# A little Christmas goodwill towards dogs in Texas



## michellerobison (Dec 17, 2009)

Well Jason just found a lab/shepherd mix in San Antonio shipping yard.. The woman said they were going to take it to the pound.Jason used to live in Texas and knows full well what pounds like there...

Jason couldn't let him go to the pound...

He just spent $75 on food,treats, leash,collar, flea spray and shampoo...cause he's stinky.. and to seal the deal a squeaky duckie....


----------



## Hatsumomo77 (Sep 11, 2011)

Awwww I am glad he could save the little guy from the pound! ROFL @ the rubber duckie!


----------



## RudyRoo (Jun 24, 2011)

Thank you JASON! It's cold and that boy was probably just waiting on somebody to come love on him and keep him warm.


----------



## michellerobison (Dec 17, 2009)

He first saw a little Chi across the road but when he called him over,he disappeared and this big yellow dog came over. Jason looked all over for the Chi but couldn't find it,no one else saw it either. Maybe it was Lucky's Chi angel...

Jason had been looking at a small dog,at the shelter,but she got adopted.

He laughed and said,last thing I expected to get today... a dog...He spent his last $75 on goodies for the dog and had $5 in a change jar for a sandwich. I wired him some more money...


----------



## *Missy* (Oct 7, 2011)

What a sweet, touching story! Thank goodness for such wonderful caring people in the world! May I ask...who is Jason lol


----------



## Snowbody (Jan 3, 2009)

Michelle - was it your stepson Jason who had Tasha and Sadie? If so I'm just hoping that he'll be more responsible with Lucky. Have you had "the talk" with him? I remember how awful things were for you when Sadie went missing last year so just hoping not to have a repeat. Praying that it's all good.:smootch:


----------



## michellerobison (Dec 17, 2009)

Yes same step son. He means well but he doesn't think things out. He also had to rehome Sadie and Tasha due to being irresponsible and getting a woman pregnant. A woman on welfare w/ 4 other kids... She didn't like the dogs either... well they broke up with good reason,she was cheating with two other guys...

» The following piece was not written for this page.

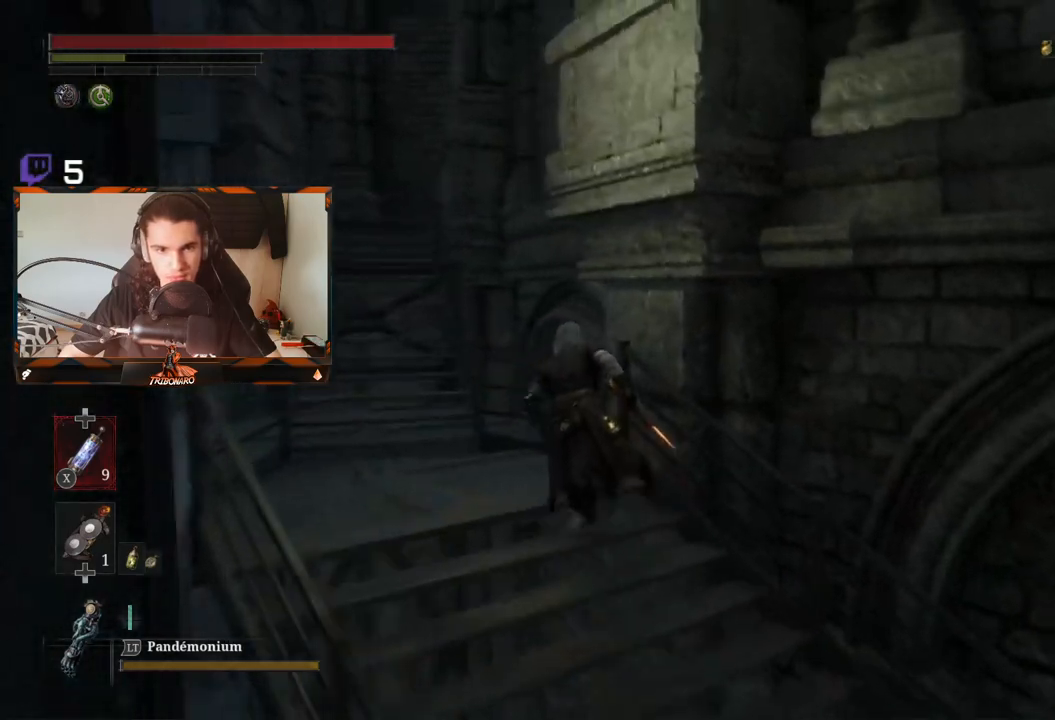
{"buttons": ["B"], "left_stick": "up-left", "right_stick": "center", "events": [[117, "right_stick", "center"], [200, "left_stick", "up-left"]]}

He broke up with her in May and has really made a turn around on taking responsibility with his kids and himself. no more internet loosers. He's set goals and he's saving towards them.. He also misses Sadie and Tasha and I hope realizes how serious a responsibility a pet is,not something that is dumped if a girlfriend says so...

I gave him a huge lecture on Sadie and Tasha and the incident with Sadie getting lost in Montana.
I talked with the woman at the shipping yard and she told me she was going to take the dog to the pound that afternoon,so I understand why he took the dog. 

The dog was dirty,skinny and covered in fleas,living along the highway scrounging food at the shipping yard. I told Jason he really shouldn't keep him but try to find him a home,even if I have to help.

It's partially my fault too,I could hear this woman screaming at the dog in the background , so I told him to take him and we'd figure it out... I could leave that poor dog there either.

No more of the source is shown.